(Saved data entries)
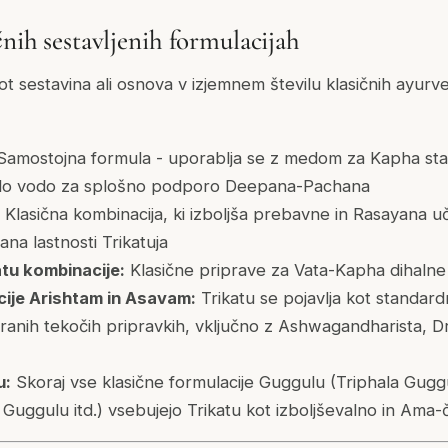
čnih sestavljenih formulacijah
kot sestavina ali osnova v izjemnem številu klasičnih ayurv
amostojna formula - uporablja se z medom za Kapha sta
oplo vodo za splošno podporo Deepana-Pachana
Klasična kombinacija, ki izboljša prebavne in Rasayana uč
a lastnosti Trikatuja
tu kombinacije:
Klasične priprave za Vata-Kapha dihalne
cije Arishtam in Asavam:
Trikatu se pojavlja kot standard
iranih tekočih pripravkih, vključno z Ashwagandharista, Dr
u:
Skoraj vse klasične formulacije Guggulu (Triphala Gug
Guggulu itd.) vsebujejo Trikatu kot izboljševalno in Ama-č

About this exercise:
Find the word "Kapha" in the data and show each line that holds it.

Response to this exercise:
amostojna formula - uporablja se z medom za Kapha sta
Klasične priprave za Vata-Kapha dihalne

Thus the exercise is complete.